|Ph.D Student||Furman Daniel|
|Subject||Features of Finger Flexion and Motor Learning for Control|
of Brain-Machine Interfaces
|Department||Department of Medicine||Supervisor||Professor Emeritus Hillel Pratt|
|Full Thesis text|
Brain-machine interfaces create a channel of communication by transforming brain activity into electronic commands. Commands produce actions that are sensed by sensory systems, and evoke perceptions in the brain. Based on these perceptions, the brain generates new activity that leads to new or updated actions and perceptions. This “perception-action” cycle goes on and on as the brain interacts with its environment in a continuous feedback loop.
The present research addresses this multidisciplinary topic of perception-action feedback loops in the human brain. Specifically, the present research focused on the sensorimotor system, and studied the neurobiology of motor learning and motor execution, which correspond to the main branches of this system’s perception-action loop. Furthermore, the research extended its neurobiological findings and insights into the applied science of brain-machine interfacing, with the goal of improving the clinical utility of future brain-machine interfaces.

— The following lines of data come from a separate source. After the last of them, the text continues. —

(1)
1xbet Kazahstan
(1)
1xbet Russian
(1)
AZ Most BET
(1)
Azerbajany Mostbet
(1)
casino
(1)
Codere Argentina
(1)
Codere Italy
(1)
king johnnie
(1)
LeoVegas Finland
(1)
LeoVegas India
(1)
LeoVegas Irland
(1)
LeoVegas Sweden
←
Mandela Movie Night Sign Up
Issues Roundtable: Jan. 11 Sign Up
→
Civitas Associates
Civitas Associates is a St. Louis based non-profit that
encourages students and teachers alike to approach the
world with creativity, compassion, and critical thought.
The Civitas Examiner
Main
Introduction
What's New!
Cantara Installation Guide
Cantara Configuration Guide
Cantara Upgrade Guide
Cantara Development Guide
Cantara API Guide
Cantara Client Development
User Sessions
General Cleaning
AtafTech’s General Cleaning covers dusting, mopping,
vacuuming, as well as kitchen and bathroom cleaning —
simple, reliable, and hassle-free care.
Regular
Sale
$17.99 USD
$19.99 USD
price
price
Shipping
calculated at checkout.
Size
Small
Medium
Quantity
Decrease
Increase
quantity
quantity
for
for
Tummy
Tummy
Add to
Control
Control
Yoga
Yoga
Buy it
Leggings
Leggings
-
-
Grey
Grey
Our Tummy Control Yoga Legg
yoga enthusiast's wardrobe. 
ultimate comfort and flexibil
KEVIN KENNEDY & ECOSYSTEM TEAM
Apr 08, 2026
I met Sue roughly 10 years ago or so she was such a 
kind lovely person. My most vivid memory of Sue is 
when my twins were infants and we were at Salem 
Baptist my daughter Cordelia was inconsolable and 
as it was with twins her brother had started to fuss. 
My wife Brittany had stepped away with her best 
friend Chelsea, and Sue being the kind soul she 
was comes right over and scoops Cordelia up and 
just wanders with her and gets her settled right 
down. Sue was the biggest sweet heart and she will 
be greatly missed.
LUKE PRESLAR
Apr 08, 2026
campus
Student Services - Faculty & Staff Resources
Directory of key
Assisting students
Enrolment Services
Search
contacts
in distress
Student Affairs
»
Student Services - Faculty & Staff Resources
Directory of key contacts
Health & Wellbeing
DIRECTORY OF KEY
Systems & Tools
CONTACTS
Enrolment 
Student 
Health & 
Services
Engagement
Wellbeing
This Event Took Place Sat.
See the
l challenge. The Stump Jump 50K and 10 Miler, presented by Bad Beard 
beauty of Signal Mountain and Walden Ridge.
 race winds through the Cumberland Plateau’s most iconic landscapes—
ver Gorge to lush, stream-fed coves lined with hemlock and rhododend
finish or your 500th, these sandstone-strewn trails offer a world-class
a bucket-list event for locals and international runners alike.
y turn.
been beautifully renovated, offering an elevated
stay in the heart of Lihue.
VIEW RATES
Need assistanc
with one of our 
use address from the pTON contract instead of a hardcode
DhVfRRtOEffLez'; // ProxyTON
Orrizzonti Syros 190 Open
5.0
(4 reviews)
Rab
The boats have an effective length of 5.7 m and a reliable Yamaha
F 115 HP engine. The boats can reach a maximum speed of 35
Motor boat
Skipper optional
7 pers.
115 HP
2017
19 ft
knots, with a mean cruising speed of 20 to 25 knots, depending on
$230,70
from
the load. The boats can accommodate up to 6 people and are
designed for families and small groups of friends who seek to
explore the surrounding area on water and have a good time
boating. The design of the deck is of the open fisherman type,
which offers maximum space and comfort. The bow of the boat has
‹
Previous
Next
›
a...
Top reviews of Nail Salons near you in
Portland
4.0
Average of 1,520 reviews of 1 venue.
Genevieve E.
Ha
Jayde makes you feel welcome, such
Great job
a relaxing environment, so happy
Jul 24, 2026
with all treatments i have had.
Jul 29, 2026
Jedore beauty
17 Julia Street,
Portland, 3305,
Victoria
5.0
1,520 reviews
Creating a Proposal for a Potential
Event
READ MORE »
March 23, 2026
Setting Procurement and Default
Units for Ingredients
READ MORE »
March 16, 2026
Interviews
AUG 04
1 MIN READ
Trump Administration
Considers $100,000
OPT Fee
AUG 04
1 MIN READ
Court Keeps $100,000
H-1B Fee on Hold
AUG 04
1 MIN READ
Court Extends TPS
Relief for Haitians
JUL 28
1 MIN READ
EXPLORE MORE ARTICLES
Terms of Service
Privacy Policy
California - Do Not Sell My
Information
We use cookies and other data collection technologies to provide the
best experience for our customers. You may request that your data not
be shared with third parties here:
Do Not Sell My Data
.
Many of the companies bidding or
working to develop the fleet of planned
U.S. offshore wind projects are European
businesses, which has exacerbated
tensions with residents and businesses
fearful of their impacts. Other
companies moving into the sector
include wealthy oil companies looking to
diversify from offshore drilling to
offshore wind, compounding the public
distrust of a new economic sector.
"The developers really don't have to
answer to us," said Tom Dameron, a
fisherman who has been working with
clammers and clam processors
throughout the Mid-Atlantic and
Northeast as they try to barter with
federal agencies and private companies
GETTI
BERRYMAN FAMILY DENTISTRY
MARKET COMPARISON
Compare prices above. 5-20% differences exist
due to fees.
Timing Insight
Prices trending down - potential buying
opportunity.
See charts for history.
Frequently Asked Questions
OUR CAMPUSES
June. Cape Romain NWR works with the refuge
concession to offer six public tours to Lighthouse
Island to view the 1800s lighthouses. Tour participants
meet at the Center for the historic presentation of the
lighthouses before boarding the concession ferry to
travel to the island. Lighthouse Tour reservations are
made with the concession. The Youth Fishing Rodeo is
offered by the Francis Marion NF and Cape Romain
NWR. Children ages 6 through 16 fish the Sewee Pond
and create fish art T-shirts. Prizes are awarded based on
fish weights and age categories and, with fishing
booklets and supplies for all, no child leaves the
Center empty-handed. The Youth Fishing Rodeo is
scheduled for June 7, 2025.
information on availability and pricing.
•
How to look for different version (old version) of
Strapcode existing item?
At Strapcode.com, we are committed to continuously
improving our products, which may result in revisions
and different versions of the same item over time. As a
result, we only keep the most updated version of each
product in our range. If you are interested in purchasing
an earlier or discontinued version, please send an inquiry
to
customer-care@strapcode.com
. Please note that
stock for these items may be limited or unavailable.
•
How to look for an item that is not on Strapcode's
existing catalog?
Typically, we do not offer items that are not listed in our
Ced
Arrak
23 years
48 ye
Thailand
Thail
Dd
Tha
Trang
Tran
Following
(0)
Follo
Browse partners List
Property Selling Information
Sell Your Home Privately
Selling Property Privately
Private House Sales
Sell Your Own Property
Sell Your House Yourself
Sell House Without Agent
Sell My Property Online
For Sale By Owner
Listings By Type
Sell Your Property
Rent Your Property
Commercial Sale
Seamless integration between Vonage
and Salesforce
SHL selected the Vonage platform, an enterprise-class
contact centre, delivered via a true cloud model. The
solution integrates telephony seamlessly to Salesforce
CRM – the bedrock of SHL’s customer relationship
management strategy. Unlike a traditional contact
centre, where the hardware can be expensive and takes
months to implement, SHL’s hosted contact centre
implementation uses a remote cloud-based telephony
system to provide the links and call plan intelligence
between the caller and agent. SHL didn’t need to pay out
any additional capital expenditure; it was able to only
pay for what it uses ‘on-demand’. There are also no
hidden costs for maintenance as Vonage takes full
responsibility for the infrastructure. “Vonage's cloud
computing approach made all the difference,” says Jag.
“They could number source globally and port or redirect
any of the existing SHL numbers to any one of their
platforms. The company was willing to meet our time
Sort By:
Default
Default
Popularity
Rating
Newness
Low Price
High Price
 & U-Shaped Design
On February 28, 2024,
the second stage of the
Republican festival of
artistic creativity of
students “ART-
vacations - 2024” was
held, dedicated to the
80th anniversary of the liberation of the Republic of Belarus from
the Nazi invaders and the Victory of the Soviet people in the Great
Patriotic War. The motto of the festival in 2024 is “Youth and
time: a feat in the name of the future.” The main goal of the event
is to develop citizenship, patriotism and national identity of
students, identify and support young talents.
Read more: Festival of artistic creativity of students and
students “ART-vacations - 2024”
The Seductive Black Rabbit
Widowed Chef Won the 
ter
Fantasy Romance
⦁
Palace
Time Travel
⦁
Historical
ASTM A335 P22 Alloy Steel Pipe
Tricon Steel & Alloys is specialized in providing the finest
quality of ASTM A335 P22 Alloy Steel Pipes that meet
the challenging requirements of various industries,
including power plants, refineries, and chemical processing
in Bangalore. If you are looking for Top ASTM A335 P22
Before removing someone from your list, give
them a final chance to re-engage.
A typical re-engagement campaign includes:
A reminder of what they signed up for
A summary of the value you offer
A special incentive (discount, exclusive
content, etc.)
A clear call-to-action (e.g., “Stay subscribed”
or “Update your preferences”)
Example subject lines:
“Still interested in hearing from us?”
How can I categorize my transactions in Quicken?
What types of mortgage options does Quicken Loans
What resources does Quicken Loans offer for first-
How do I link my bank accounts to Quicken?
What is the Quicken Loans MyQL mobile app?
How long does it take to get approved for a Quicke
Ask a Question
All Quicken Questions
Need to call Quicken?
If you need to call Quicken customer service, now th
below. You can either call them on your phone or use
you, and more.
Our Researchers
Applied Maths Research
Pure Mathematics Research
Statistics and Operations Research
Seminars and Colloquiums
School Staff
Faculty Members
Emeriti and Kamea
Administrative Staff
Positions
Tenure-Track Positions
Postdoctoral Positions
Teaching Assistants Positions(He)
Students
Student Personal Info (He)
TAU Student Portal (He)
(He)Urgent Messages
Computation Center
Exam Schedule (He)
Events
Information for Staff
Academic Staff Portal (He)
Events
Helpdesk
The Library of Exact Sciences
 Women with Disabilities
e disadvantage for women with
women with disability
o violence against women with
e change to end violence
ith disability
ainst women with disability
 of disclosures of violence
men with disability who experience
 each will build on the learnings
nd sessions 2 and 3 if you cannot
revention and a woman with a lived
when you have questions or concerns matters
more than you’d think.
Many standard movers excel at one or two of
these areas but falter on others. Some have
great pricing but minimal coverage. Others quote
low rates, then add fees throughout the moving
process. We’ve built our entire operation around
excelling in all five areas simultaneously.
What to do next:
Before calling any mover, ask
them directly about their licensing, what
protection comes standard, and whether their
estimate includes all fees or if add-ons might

The study consisted of two experiments. Both used non-invasive scalp-recorded electroencephalography (EEG). The first experiment focused on the perception branch of the sensorimotor loop. Nineteen (19) subjects performed a center-out reaching task in which endpoint feedback was visually perturbed in ~30% of trials, inducing prediction error-related information processing. This experiment emulated a brain-machine interface user perceiving an error in the interface’s inference of their intent. One group of subjects experienced sensory perturbations only (i.e., no explicit reward feedback) while the other group experienced sensory and reward perturbations simultaneously.
We hypothesized that distinct cortical sources were involved in the processing of different types of prediction errors, and found that the frontopolar prefrontal cortex was significantly activated when reward was absent, whereas the secondary sensorimotor cortex was significantly activated when reward was present. These findings carry implications for leading theories of motor learning, as well as future brain-machine interface control strategies that exploit error-related brain activity to continuously calibrate and autocorrect.
Experiment 2 studied the action branch of the sensorimotor loop through an investigation of fine motor control. For the model condition, we chose voluntary finger flexion, both real and imagined. We hypothesized that a deeper understanding of the sources and networks involved in such fine motor control would facilitate the design of more effective signal processing and classification methods. The results showed real and imagined finger flexion to be encoded through significantly different activity in the superior parietal lobe, secondary sensorimotor cortex, and inferior occipital gyrus. Differences were especially distinguished in the left hemisphere.
A new approach to spatiotemporal and spectral feature extraction was then designed to capture key features of finger imagery electrophysiology and to train a classifier to discriminate between different imagined finger movements. This approach obtained a mean population accuracy of 30.86±1.76%, nearly twice (1.85) chance level (16.71±1.68%) for the six-class task of finger imagery evaluated; outperforming equivalent real finger movement classifiers reported in the literature. This suggests that finger imagery may be used to control brain-machine interfaces.
In conclusion, findings from both experiments extended knowledge within the respective fields of motor learning and motor execution, and developed physiologically plausible and technically feasible approaches for better brain-machine interface control.